Saldo rata-rata modal dihitung berdasarkan rata-rata saldo modal tiap akhir bulan pada satu
Tahun Pajak atau Bagian Tahun Pajak menurut pembukuan yang diselenggarakan oleh Wajib Pajak.
Dalam hal rata-rata saldo modal tiap akhir bulan tidak dapat diketahui berdasarkan pembukuan yang
diselenggarakan oleh Wajib Pajak, rata-rata saldo modal tersebut dihitung menurut dokumen yang
dapat menunjukkan posisi modal pada tiap akhir bulan.
Kewajiban Menyampaikan Perhitungan DER Dalam Lampiran SPT Tahunan PPh
Perhitungan DER merupakan salah satu lampiran SPT Tahunan PPh Badan. Ketentuan ini
diatur di Pasal 7 Peraturan Direktur Jenderal Pajak nomor PER- 25/PJ/2017.
Wajib Pajak Badan yang:
1. didirikan atau bertempat kedudukan di Indonesia
2. modalnya terbagi atas saham-saham
3. memiliki utang, dan
4. mengurangkan biaya pinjaman dalam penghitungan penghasilan kena pajak
wajib menyampaikan laporan penghitungan besarnya Perbandingan Antara Utang dan Modal sebagai
lampiran SPT Tahunan Pajak Penghasilan Wajib Pajak Badan.

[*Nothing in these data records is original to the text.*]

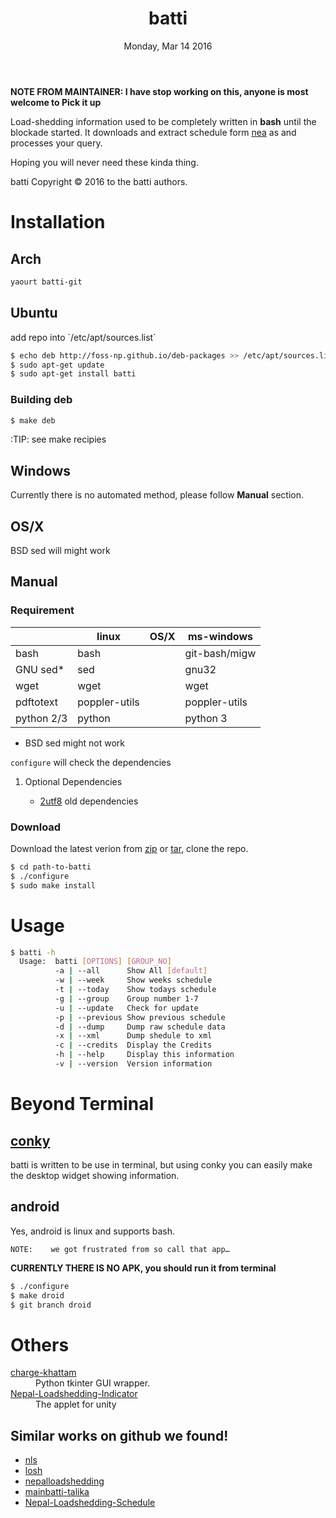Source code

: #+TITLE: batti
#+DATE: Monday, Mar 14 2016
#+OPTIONS: num:t
#+STARTUP: showall

*NOTE FROM MAINTAINER: I have stop working on this, anyone is most welcome to Pick it up*

Load-shedding information used to be completely written in *bash*
until the blockade started. It downloads and extract schedule form [[http://www.nea.org.np/loadshedding.html][nea]]
as and processes your query.

Hoping you will never need these kinda thing.

[[https://raw.github.com/foss-np/batti/gh-pages/images/screenshot.png]]

[[Creative Commons Attribution 3.0 Unported License][file:http://i.creativecommons.org/l/by/3.0/88x31.png]]

batti Copyright © 2016 to the batti authors.

* Installation
** Arch
   #+BEGIN_SRC bash
     yaourt batti-git
   #+END_SRC

** Ubuntu
   add repo into `/etc/apt/sources.list`
   #+BEGIN_SRC bash
     $ echo deb http://foss-np.github.io/deb-packages >> /etc/apt/sources.list
     $ sudo apt-get update
     $ sudo apt-get install batti
   #+END_SRC

*** Building deb
    #+BEGIN_SRC bash
      $ make deb
    #+END_SRC

    :TIP:  see make recipies

** Windows
   Currently there is no automated method, please follow *Manual*
   section.
** OS/X

   BSD sed will might work

** Manual
*** Requirement
    |            | linux         | OS/X | ms-windows    |
    |------------+---------------+------+---------------|
    | bash       | bash          |      | git-bash/migw |
    | GNU sed*   | sed           |      | gnu32         |
    | wget       | wget          |      | wget          |
    | pdftotext  | poppler-utils |      | poppler-utils |
    | python 2/3 | python        |      | python 3      |

    * BSD sed might not work

    =configure= will check the dependencies

**** Optional Dependencies

     - [[https://github.com/foss-np/2utf8][2utf8]] old dependencies
*** Download
    Download the latest verion from [[https://github.com/foss-np/batti/archive/master.zip][zip]] or [[https://github.com/foss-np/batti/archive/master.tar.gz][tar]], clone the repo.

    #+begin_src bash
      $ cd path-to-batti
      $ ./configure
      $ sudo make install
    #+end_src

* Usage
  #+BEGIN_SRC bash
    $ batti -h
      Usage:  batti [OPTIONS] [GROUP_NO]
              -a | --all      Show All [default]
              -w | --week     Show weeks schedule
              -t | --today    Show todays schedule
              -g | --group    Group number 1-7
              -u | --update   Check for update
              -p | --previous Show previous schedule
              -d | --dump     Dump raw schedule data
              -x | --xml      Dump shedule to xml
              -c | --credits  Display the Credits
              -h | --help     Display this information
              -v | --version  Version information

    #+END_SRC

* Beyond Terminal
** [[http://conky.sourceforge.net/][conky]]
   batti is written to be use in terminal, but using conky you can
   easily make the desktop widget showing information.

** android
   Yes, android is linux and supports bash.

   : NOTE:    we got frustrated from so call that app…

   *CURRENTLY THERE IS NO APK, you should run it from terminal*

   #+BEGIN_SRC bash
     $ ./configure
     $ make droid
     $ git branch droid
   #+END_SRC

* Others
  - [[https://github.com/haude/charge-khattam][charge-khattam]] :: Python tkinter GUI wrapper.
  - [[https://github.com/samundra/Nep_Loadshedding_Py3][Nepal-Loadshedding-Indicator]] :: The applet for unity

** Similar works on github we found!
   - [[https://github.com/xtranophilist/nls][nls]]
   - [[https://github.com/hardfire/losh][losh]]
   - [[https://github.com/leosabbir/nepalloadshedding][nepalloadshedding]]
   - [[https://github.com/bibekdahal/mainbatti-talika][mainbatti-talika]]
   - [[https://github.com/blacpythoz/Nepal-Loadshedding-Schedule][Nepal-Loadshedding-Schedule]]
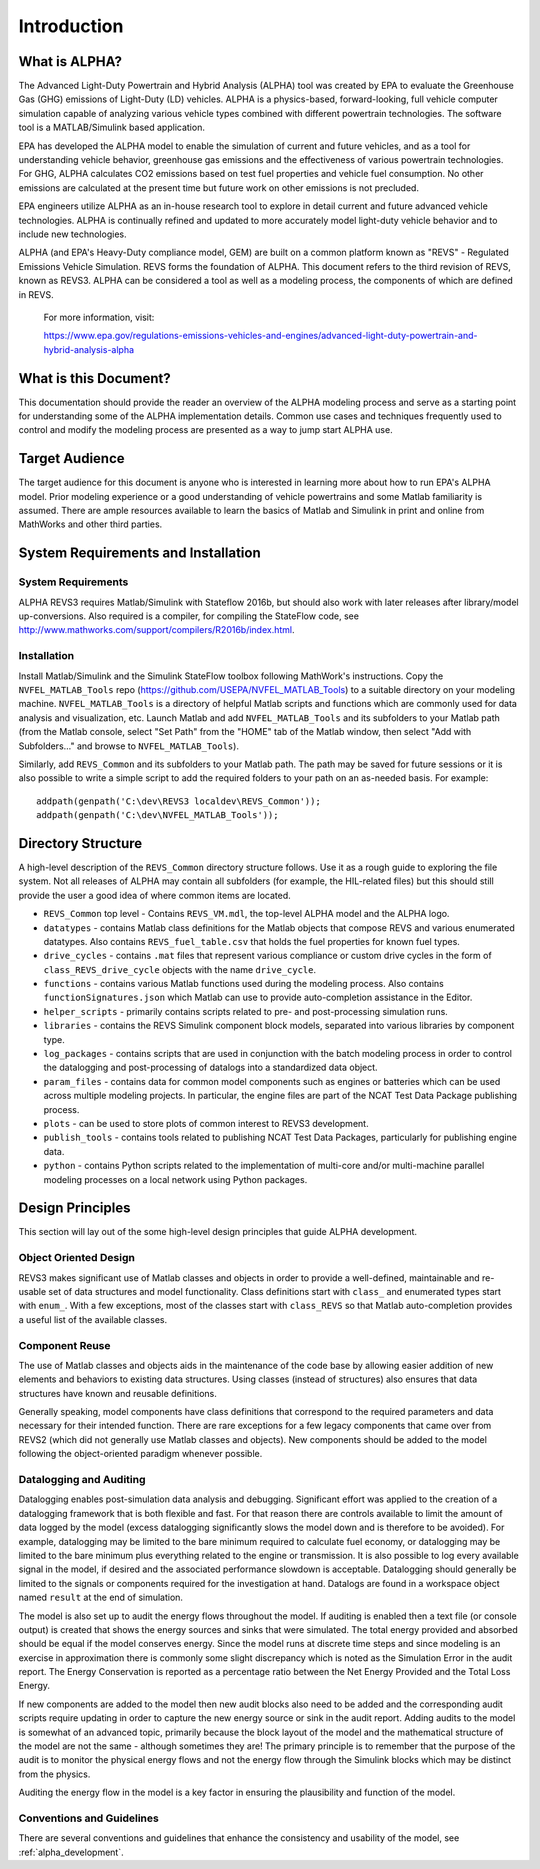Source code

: Introduction
############

What is ALPHA?
^^^^^^^^^^^^^^

The Advanced Light-Duty Powertrain and Hybrid Analysis (ALPHA) tool was created by EPA to evaluate the Greenhouse Gas (GHG) emissions of Light-Duty (LD) vehicles.  ALPHA is a physics-based, forward-looking, full vehicle computer simulation capable of analyzing various vehicle types combined with different powertrain technologies. The software tool is a MATLAB/Simulink based application.

EPA has developed the ALPHA model to enable the simulation of current and future vehicles, and as a tool for understanding vehicle behavior, greenhouse gas emissions and the effectiveness of various powertrain technologies.  For GHG, ALPHA calculates CO2 emissions based on test fuel properties and vehicle fuel consumption.  No other emissions are calculated at the present time but future work on other emissions is not precluded.

EPA engineers utilize ALPHA as an in-house research tool to explore in detail current and future advanced vehicle technologies.  ALPHA is continually refined and updated to more accurately model light-duty vehicle behavior and to include new technologies.

ALPHA (and EPA's Heavy-Duty compliance model, GEM) are built on a common platform known as "REVS" - Regulated Emissions Vehicle Simulation.  REVS forms the foundation of ALPHA.  This document refers to the third revision of REVS, known as REVS3.  ALPHA can be considered a tool as well as a modeling process, the components of which are defined in REVS.

    For more information, visit:

    https://www.epa.gov/regulations-emissions-vehicles-and-engines/advanced-light-duty-powertrain-and-hybrid-analysis-alpha

What is this Document?
^^^^^^^^^^^^^^^^^^^^^^
This documentation should provide the reader an overview of the ALPHA modeling process and serve as a starting point for understanding some of the ALPHA implementation details.  Common use cases and techniques frequently used to control and modify the modeling process are presented as a way to jump start ALPHA use.

Target Audience
^^^^^^^^^^^^^^^
The target audience for this document is anyone who is interested in learning more about how to run EPA's ALPHA model.  Prior modeling experience or a good understanding of vehicle powertrains and some Matlab familiarity is assumed.  There are ample resources available to learn the basics of Matlab and Simulink in print and online from MathWorks and other third parties.

System Requirements and Installation
^^^^^^^^^^^^^^^^^^^^^^^^^^^^^^^^^^^^

System Requirements
-------------------
ALPHA REVS3 requires Matlab/Simulink with Stateflow 2016b, but should also work with later releases after library/model up-conversions.  Also required is a compiler, for compiling the StateFlow code, see http://www.mathworks.com/support/compilers/R2016b/index.html.

Installation
------------
Install Matlab/Simulink and the Simulink StateFlow toolbox following MathWork's instructions.  Copy the ``NVFEL_MATLAB_Tools`` repo (https://github.com/USEPA/NVFEL_MATLAB_Tools) to a suitable directory on your modeling machine.  ``NVFEL_MATLAB_Tools`` is a directory of helpful Matlab scripts and functions which are commonly used for data analysis and visualization, etc.  Launch Matlab and add ``NVFEL_MATLAB_Tools`` and its subfolders to your Matlab path (from the Matlab console, select "Set Path" from the "HOME" tab of the Matlab window, then select "Add with Subfolders..." and browse to ``NVFEL_MATLAB_Tools``).

Similarly, add ``REVS_Common`` and its subfolders to your Matlab path.  The path may be saved for future sessions or it is also possible to write a simple script to add the required folders to your path on an as-needed basis.  For example:

::

    addpath(genpath('C:\dev\REVS3 localdev\REVS_Common'));
    addpath(genpath('C:\dev\NVFEL_MATLAB_Tools'));

Directory Structure
^^^^^^^^^^^^^^^^^^^
A high-level description of the ``REVS_Common`` directory structure follows.  Use it as a rough guide to exploring the file system.  Not all releases of ALPHA may contain all subfolders (for example, the HIL-related files) but this should still provide the user a good idea of where common items are located.

* ``REVS_Common`` top level - Contains ``REVS_VM.mdl``, the top-level ALPHA model and the ALPHA logo.
* ``datatypes`` - contains Matlab class definitions for the Matlab objects that compose REVS and various enumerated datatypes.  Also contains ``REVS_fuel_table.csv`` that holds the fuel properties for known fuel types.
* ``drive_cycles`` - contains ``.mat`` files that represent various compliance or custom drive cycles in the form of ``class_REVS_drive_cycle`` objects with the name ``drive_cycle``.
* ``functions`` - contains various Matlab functions used during the modeling process.   Also contains ``functionSignatures.json`` which Matlab can use to provide auto-completion assistance in the Editor.
* ``helper_scripts`` - primarily contains scripts related to pre- and post-processing simulation runs.
* ``libraries`` - contains the REVS Simulink component block models, separated into various libraries by component type.
* ``log_packages`` - contains scripts that are used in conjunction with the batch modeling process in order to control the datalogging and post-processing of datalogs into a standardized data object.
* ``param_files`` - contains data for common model components such as engines or batteries which can be used across multiple modeling projects.  In particular, the engine files are part of the NCAT Test Data Package publishing process.
* ``plots`` - can be used to store plots of common interest to REVS3 development.
* ``publish_tools`` - contains tools related to publishing NCAT Test Data Packages, particularly for publishing engine data.
* ``python`` - contains Python scripts related to the implementation of multi-core and/or multi-machine parallel modeling processes on a local network using Python packages.

Design Principles
^^^^^^^^^^^^^^^^^
This section will lay out of the some high-level design principles that guide ALPHA development.

Object Oriented Design
----------------------
REVS3 makes significant use of Matlab classes and objects in order to provide a well-defined, maintainable and re-usable set of data structures and model functionality.  Class definitions start with ``class_`` and enumerated types start with ``enum_``.  With a few exceptions, most of the classes start with ``class_REVS`` so that Matlab auto-completion provides a useful list of the available classes.

Component Reuse
---------------
The use of Matlab classes and objects aids in the maintenance of the code base by allowing easier addition of new elements and behaviors to existing data structures.  Using classes (instead of structures) also ensures that data structures have known and reusable definitions.

Generally speaking, model components have class definitions that correspond to the required parameters and data necessary for their intended function.  There are rare exceptions for a few legacy components that came over from REVS2 (which did not generally use Matlab classes and objects).  New components should be added to the model following the object-oriented paradigm whenever possible.

Datalogging and Auditing
------------------------
Datalogging enables post-simulation data analysis and debugging.  Significant effort was applied to the creation of a datalogging framework that is both flexible and fast.  For that reason there are controls available to limit the amount of data logged by the model (excess datalogging significantly slows the model down and is therefore to be avoided).  For example, datalogging may be limited to the bare minimum required to calculate fuel economy, or datalogging may be limited to the bare minimum plus everything related to the engine or transmission.  It is also possible to log every available signal in the model, if desired and the associated performance slowdown is acceptable.  Datalogging should generally be limited to the signals or components required for the investigation at hand.  Datalogs are found in a workspace object named ``result`` at the end of simulation.

The model is also set up to audit the energy flows throughout the model.  If auditing is enabled then a text file (or console output) is created that shows the energy sources and sinks that were simulated.  The total energy provided and absorbed should be equal if the model conserves energy.  Since the model runs at discrete time steps and since modeling is an exercise in approximation there is commonly some slight discrepancy which is noted as the Simulation Error in the audit report.  The Energy Conservation is reported as a percentage ratio between the Net Energy Provided and the Total Loss Energy.

If new components are added to the model then new audit blocks also need to be added and the corresponding audit scripts require updating in order to capture the new energy source or sink in the audit report.  Adding audits to the model is somewhat of an advanced topic, primarily because the block layout of the model and the mathematical structure of the model are not the same - although sometimes they are!  The primary principle is to remember that the purpose of the audit is to monitor the physical energy flows and not the energy flow through the Simulink blocks which may be distinct from the physics.

Auditing the energy flow in the model is a key factor in ensuring the plausibility and function of the model.

Conventions and Guidelines
--------------------------
There are several conventions and guidelines that enhance the consistency and usability of the model, see :ref:`alpha_development`.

Kewajiban Menyampaikan Laporan Utang Swasta Luar Negeri Dalam Lampiran SPT
Tahunan PPh
Wajib Pajak yang mempunyai utang swasta luar negeri, wajib menyampaikan laporan
besarnya utang swasta luar negeri tersebut kepada Direktur Jenderal Pajak. Ketentuan ini tercantum di
Pasal 5 ayat (1) Peraturan Menteri Keuangan Nomor 169/PMK.010/2015. Peraturan Direktur Jenderal
nomor PER-25/PJ/2017 mengatur bahwa Wajib Pajak Badan yang memiliki utang swasta luar negeri,
Wajib Pajak juga wajib menyampaikan laporan utang swasta luar negeri sebagai lampiran SPT
Tahunan Pajak Penghasilan Wajib Pajak Badan.